Something stirred deep in Applegate’s mind, knowledge that he had never known he possessed. “Bogue was a politician, then. I seem to remember – no, I don’t remember it, I was too young – I’ve read somewhere that he was mixed up with the Fascists.”

“Socialists, Fascists, drink, dope, business deals – Johnny Bogue was mixed up with everything. And everything he did was crooked. Bogue was a rogue. I trusted him, to my misfortune.” Jenks’ hand moved furtively to the red spot on his cheek, and then quickly away again. “Would you care for a drink, Charles? May I call you Charles? My own friends call me Henry. I must tell you about Bogue.”

Applegate said that he would like a drink. From the drawer of a wardrobe Jenks produced a bottle of whisky and examined carefully a pencil mark on it. His trustfulness evidently did not extend to whisky. Two metal cups appeared, and were wiped with a clean white handkerchief. Whisky was poured, water added, cups raised.
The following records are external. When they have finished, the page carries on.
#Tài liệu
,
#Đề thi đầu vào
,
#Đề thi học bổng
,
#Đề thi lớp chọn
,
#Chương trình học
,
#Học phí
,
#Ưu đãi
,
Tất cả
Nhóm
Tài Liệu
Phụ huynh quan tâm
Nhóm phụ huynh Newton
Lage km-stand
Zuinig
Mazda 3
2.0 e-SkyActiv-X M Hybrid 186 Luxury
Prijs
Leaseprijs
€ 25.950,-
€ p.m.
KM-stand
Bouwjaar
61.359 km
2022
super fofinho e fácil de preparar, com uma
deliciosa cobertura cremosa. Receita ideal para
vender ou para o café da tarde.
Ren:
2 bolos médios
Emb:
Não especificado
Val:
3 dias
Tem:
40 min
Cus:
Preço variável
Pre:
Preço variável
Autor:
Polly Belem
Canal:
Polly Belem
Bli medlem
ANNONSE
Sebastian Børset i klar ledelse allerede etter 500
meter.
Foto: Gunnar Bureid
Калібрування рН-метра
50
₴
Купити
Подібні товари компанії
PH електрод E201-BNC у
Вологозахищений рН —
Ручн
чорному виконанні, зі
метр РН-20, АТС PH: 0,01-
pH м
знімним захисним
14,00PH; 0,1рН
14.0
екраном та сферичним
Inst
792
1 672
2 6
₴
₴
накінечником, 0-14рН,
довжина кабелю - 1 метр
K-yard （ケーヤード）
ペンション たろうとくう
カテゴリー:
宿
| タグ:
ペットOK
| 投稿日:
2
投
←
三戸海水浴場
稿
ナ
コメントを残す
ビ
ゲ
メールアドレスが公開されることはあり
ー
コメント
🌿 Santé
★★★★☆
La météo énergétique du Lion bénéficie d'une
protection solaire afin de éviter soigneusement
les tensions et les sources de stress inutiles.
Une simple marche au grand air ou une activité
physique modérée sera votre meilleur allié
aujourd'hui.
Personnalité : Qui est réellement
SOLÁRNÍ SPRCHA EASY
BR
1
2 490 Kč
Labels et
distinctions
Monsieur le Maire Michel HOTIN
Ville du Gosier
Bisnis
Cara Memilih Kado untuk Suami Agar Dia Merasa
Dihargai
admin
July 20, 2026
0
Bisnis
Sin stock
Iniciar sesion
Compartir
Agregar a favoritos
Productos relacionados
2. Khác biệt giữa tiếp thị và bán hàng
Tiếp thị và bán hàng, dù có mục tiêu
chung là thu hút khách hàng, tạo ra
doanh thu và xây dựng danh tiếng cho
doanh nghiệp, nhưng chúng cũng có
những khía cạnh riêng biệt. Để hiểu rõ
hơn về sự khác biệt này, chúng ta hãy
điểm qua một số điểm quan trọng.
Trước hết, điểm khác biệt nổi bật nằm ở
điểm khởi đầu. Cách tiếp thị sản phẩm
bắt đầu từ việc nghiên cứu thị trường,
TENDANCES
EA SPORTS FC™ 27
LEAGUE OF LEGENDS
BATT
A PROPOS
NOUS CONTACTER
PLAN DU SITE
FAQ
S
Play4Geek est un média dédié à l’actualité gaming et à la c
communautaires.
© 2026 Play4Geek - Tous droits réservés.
“To our fruitful co-operation.” Applegate drank with a feeling of discomfort. There was something ladylike about the way Jenks sipped his whisky. “I first met Johnny Bogue sometime in the autumn of nineteen twenty-nine, in a night club called the Hundreds and Thousands. I never cared much for such places, but I was married then, and Nora liked to go out. Night clubs were fashionable. You are so very young that it is all much before your time, but all sorts of people from royalty downwards used to go to Mrs Merrick’s clubs, the 43 and the Silver Slipper, so that they could break the licensing laws. It thrilled them, can you believe it, to sit and drink after hours, and the fines were nothing compared with the profits. Mrs Merrick was called the Night Club Queen, but in the late twenties Eileen Delaney started up at the Hundreds and Thousands and one or two other places, and became almost as well known. There were always rumours that Mrs Merrick was backed by some financial group. Eileen was Bogue’s mistress, and it was no secret that she was backed by Bogue. Or, of course, by people behind Bogue.